Es ist wiederum das Resultat einer andauernden, aber fatalen Verwechslung von Somm und Konsorten, zuletzt ausgedrückt in Somms Nabelschau «Gefährlich schreiben» vom 18. November 2017: Die «allgemeine Unbeliebtheit» der «Basler Zeitung» bei den Regierenden in Basel («und in Bern und Berlin sowieso») setzt er gleich mit dem Beweis für «guten Journalismus».

Mit Unbeliebten will sich niemand abgeben

Selbstverständlich muss ein ernst zu nehmendes Medium von Mächtigen je nach Sachverhalt gefürchtet werden. Doch wäre die BaZ nur bei der Basler Regierung unbeliebt, hätte sie kein Problem mit mangelndem Einfluss – und keinen Leserschwund zu beklagen. Respekt, das wäre das richtige Rezept für einen möglichen Erfolg gewesen. Aber mit Unbeliebten will sich niemand abgeben.

Mit einem Chefredaktor, der Wert auf die Wahrnehmung bei Regierenden in «Bern und Berlin» legt, ist auch ein zweites Problem des ehemaligen Chefs Somm beschrieben. Nicht bloss das der Selbstüberschätzung, auch jenes der persönlichen Vorlieben: Viel lieber als über Basler Themen schrieb Somm über respektive gegen die EU, Angela Merkel, den Euro oder den Bundesrat an. Auch keines seiner nationalen oder internationalen Angriffsziele scheint unter den BaZ-Attacken gelitten zu haben.

Nun ist die BaZ von Blocher und Somm Geschichte. Die einen Kommentatoren wollen ihre Leser glauben machen, es herrsche Jubel über den Verkauf der Zeitung. Dauer-BaZ-Verteidiger wie die Zürcher NZZ sind hingegen sicher: «Die Basler werden sich wundern, wie sehr sie diese Stimme vermissen.»

Wartet jemand auf eine «Basler Zeitung» des Zürcher Quasi-Monopolisten Tamedia? 

Beide Behauptungen greifen zu kurz – die Öffentlichkeit denkt differenzierter. Dass der SVP-Übervater und sein Biograf nichts mehr mit der «Basler Zeitung» zu tun haben: Darüber freut sich eine grosse Mehrheit – die SVP kam 2016 im Grossen Rat trotz BaZ-Support nicht über 15 Prozent – zu Recht. Denn damit dürfte auch die Zeit des übergriffigen Vorschlaghammer-Kampagnen-Journalismus und die regelmässigen Kommentare aus dem kleingeistig-rechtspopulistischen Giftschrank bei der BaZ vorbei sein.

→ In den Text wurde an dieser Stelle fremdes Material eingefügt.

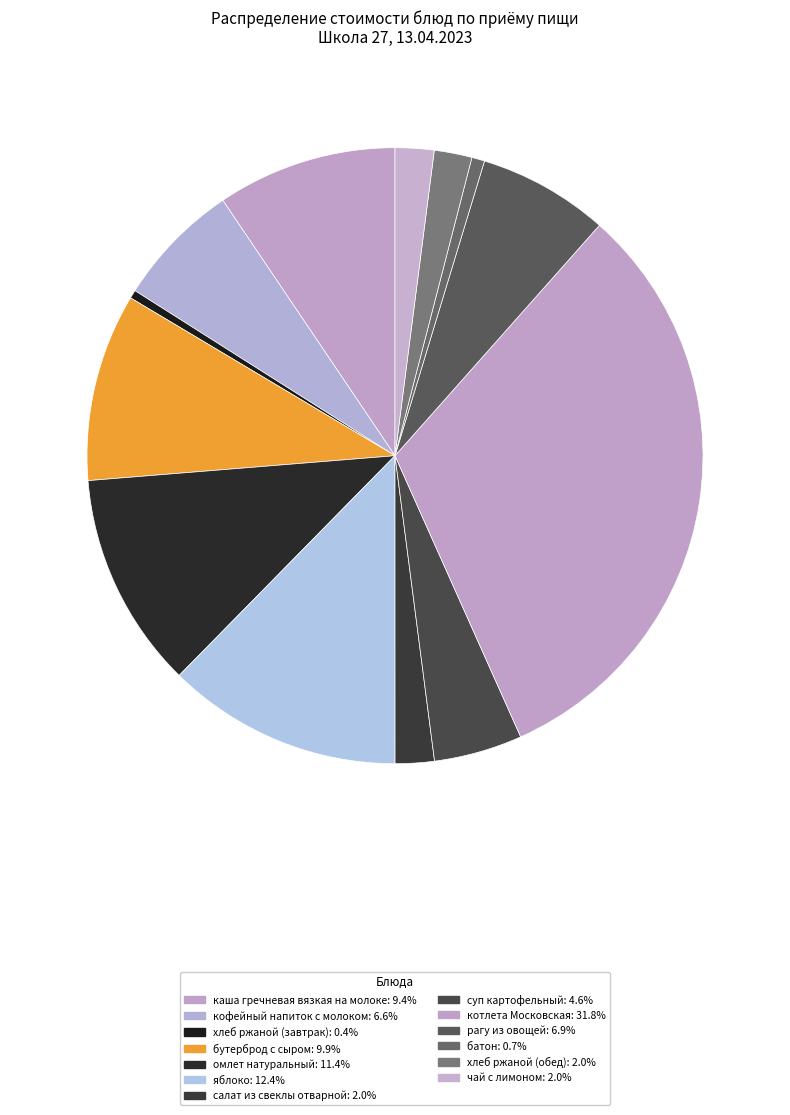

To the nearest percent, what portion does котлета Московская represent?

32%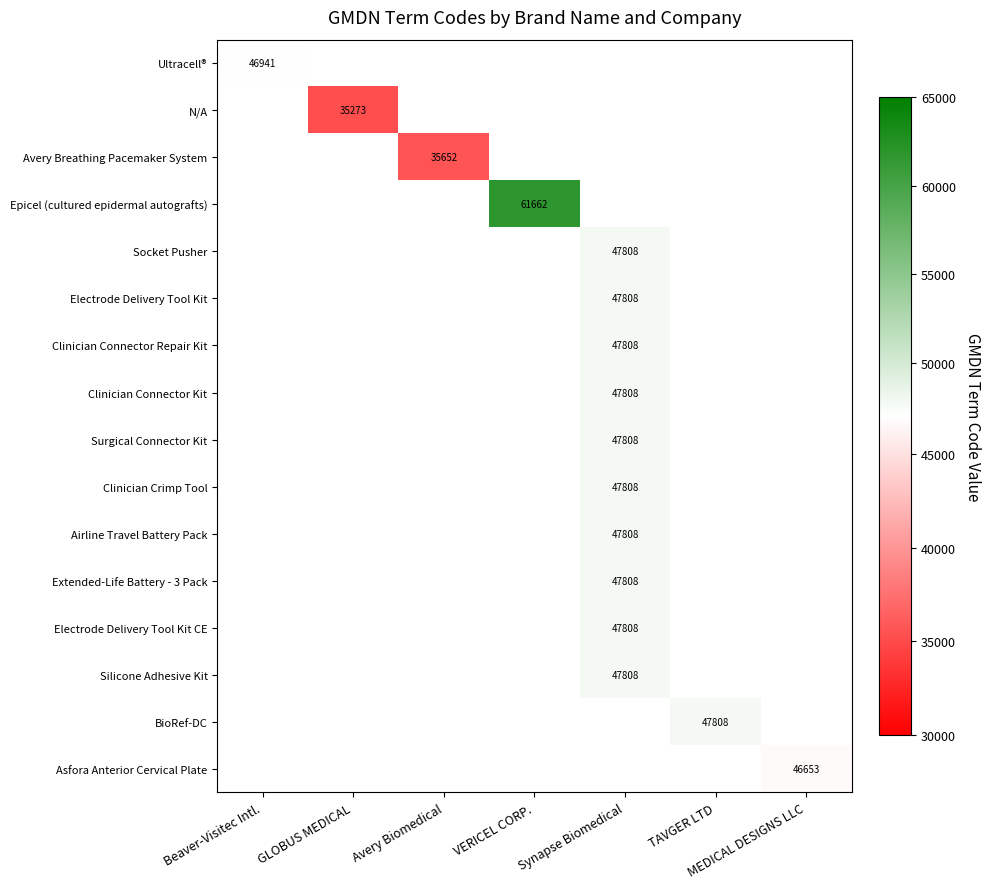

What is the total value across all series at TAVGER LTD?

47808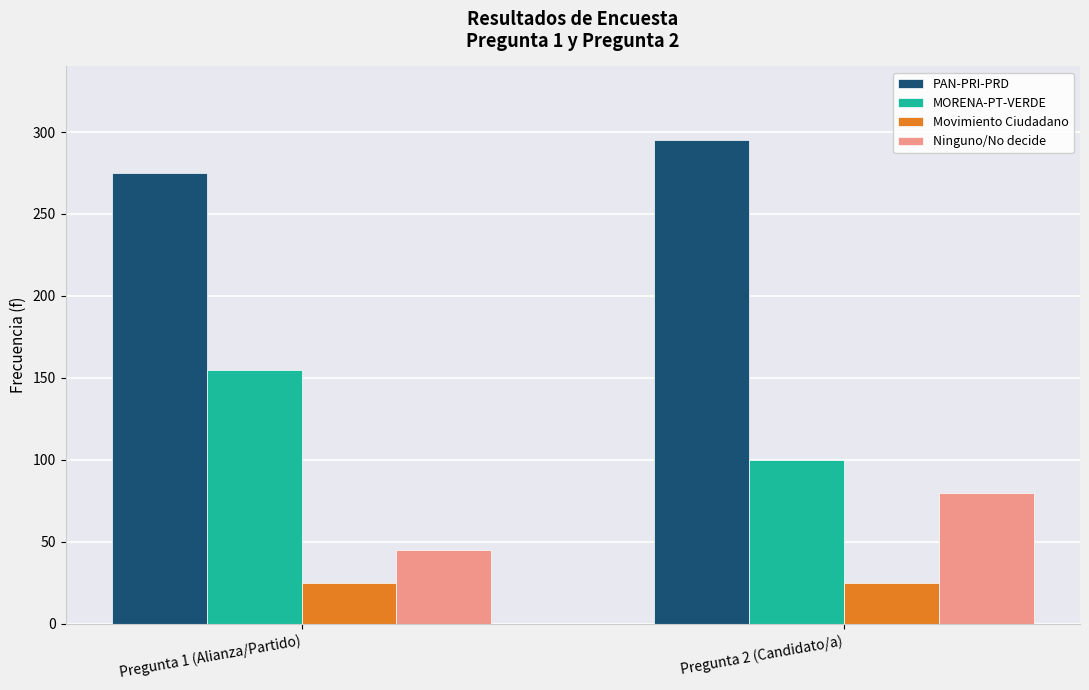

How many series are shown in this chart?

4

Solche Stimmen, und denen räumte die BaZ viel Platz ein, werden in Basel-Stadt von kaum jemandem vermisst werden. Die meisten hören ihnen schon lange nicht mehr zu. Das Gros der anderen wird sie schon bald vergessen haben.

Aber wartet jemand auf eine «Basler Zeitung» von Tamedia? Einer weiteren Zeitung des Zürcher Quasi-Monopolisten Tamedia – die Weko wird den Deal noch überprüfen müssen – mit dem immergleichen Mantelteil aus Zürich mit Inland, Ausland, Wirtschaft und Sport, lokal garniert mit einigen Seiten einer Basler Regionalredaktion? 

Was das verlorene Spiel Blochers mit der BaZ zeigt

Der Grossverlag dürfte den hohen Kaufpreis, der laut Gerüchten im Bereich von 60 Millionen Franken liegt, plus einiger einträglicher Gratisanzeiger obendrauf, nur deshalb bezahlt haben, weil man auf keinen Fall die Werbeabdeckung in der Nordwestschweiz verlieren wollte. Wäre die BaZ nach Blocher an AZ-Medien-Verleger Peter Wanner oder einen anderen Konkurrenten gegangen, dann wäre die Nordwestschweiz für den Werbe-Giganten beim Newsnet zum schwarzen Fleck geworden. Um das zu verhindern, geht man auch bei Tamedia in den roten Bereich, wo es wehtut.

Markus Somm hat man einen Exit ermöglicht, mit dem er immerhin halbwegs sein Gesicht wahren kann. Während seine Journalisten um ihren Job zittern, rettet er sich als zukünftiger Autor zum neuen Eigentümer.

Letztlich hat die BaZ-Episode immerhin eines gezeigt: So einfach, wie sich das manche Herren vorstellen, lässt sich kein bezahlendes Publikum unliebsame Inhalte aufdrängen. Das funktioniert – Blocher hat es inzwischen selbst bemerkt – höchstens mit Gratiszeitungen.